The biology of aging and its contribution to Alzheimer’s, which have been long championed by the ADDF, are now a mainstream research focus that is reflected in the drug development pipeline. More than half of the 120 drugs currently in Alzheimer’s drug development target biological processes other than misfolded proteins that go awry with aging — processes including inflammation, vascular problems, genetic alterations and metabolic dysfunction that contribute to Alzheimer’s.

“The ADDF has one of the most robust and diverse clinical trial investment portfolios in the world,” said CEO Mark Roithmayr. The ADDF is currently invested in 30 active trials, most of which are phase 2, and is actively engaged in finding more promising investments. The large number of trials in phase 2 and 3 development, plus the breadth of targets they cover, are the basis of Dr. Fillit’s optimism.
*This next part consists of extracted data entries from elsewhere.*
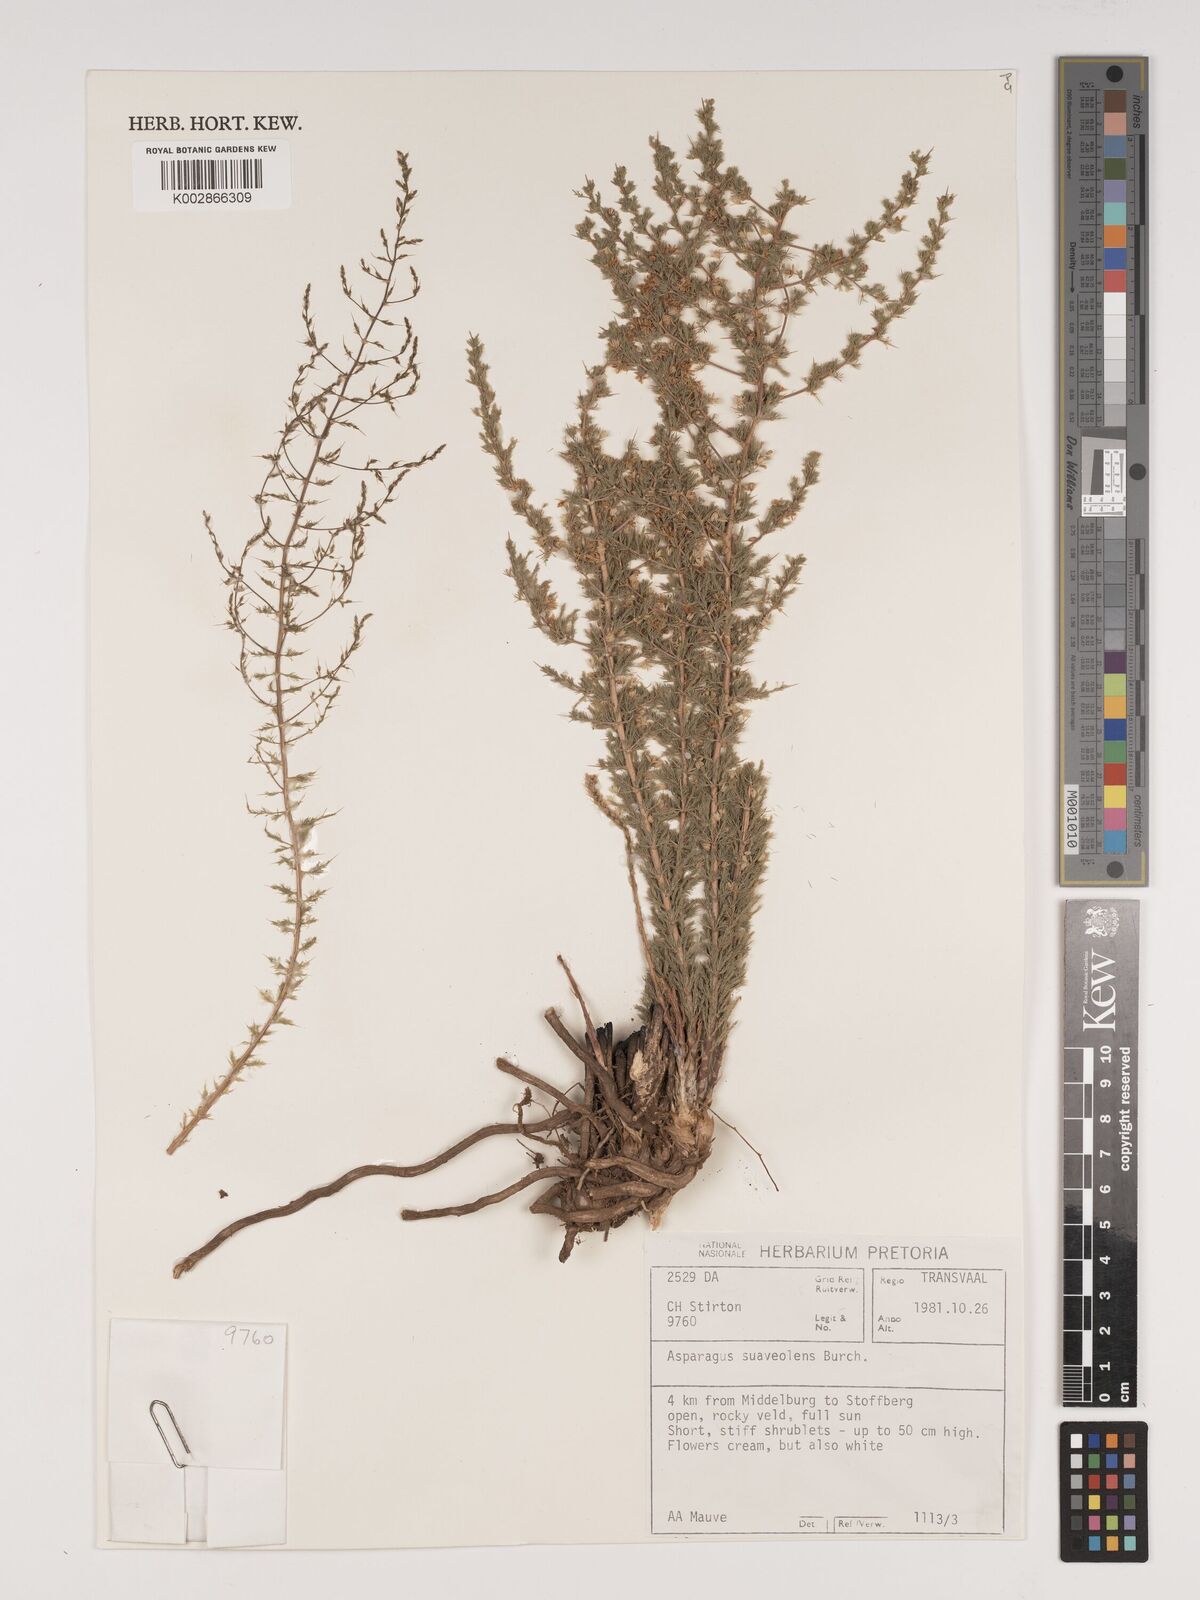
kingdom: Plantae
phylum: Tracheophyta
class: Liliopsida
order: Asparagales
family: Asparagaceae
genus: Asparagus
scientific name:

Who is the target patient population for aducanumab?

The FDA decision-making about aducanumab was front and center again as Dr. Fillit discussed who should consider treatment with aducanumab. The FDA provided no guidance about which patients are best suited for aducanumab treatment, approving it for use in anyone with Alzheimer’s disease. However, the clinical trials looked specifically at symptomatic patients in early stages of the disease. Dr. Fillit expects to focus on these patients in his own practice.

But, he said, this is very much a situation that requires shared decision making. Patients need to understand that treatment will not improve their condition, but at best will slow its progression. Treatment is by infusion once every four weeks, so patients and likely their caregivers will need to make a commitment to getting to an infusion center—travel time that will vary greatly based on a patient’s location—13 times a year.

And finally, the cost of treatment may prove a challenge for some, with no clarity yet about how Medicare, Medicaid and private insurance companies will approach paying for it. George Vradenburg, Chairman and Co-Founder of UsAgainstAlzheimer’s, is advocating on behalf of Alzheimer’s patients to get coverage not only for the treatment, but also for the PET scans that are so essential to identifying the right patients for it. Without insurance coverage for both, access to treatment will be inequitable based on patients’ financial resources.

Hope is here

Dr. Fillit closed by saying, “Alzheimer’s is not a one pathway disease, and we ultimately need drugs that target many biological processes so we can combine drugs into personalized treatments for each patient. The current pipeline is well positioned to give us this.”

Roithmayr added that this was as true before Monday’s FDA decision as it is today. “But one thing that this approval is sure to do is to attract more capital to this market — capital that the ADDF knows how to pinpoint at the most promising research areas.”

As exciting as it is to get the first approval in 17 years, ongoing financial investment will only speed what is to come, and what’s to come is even more exciting, said Dr. Fillit.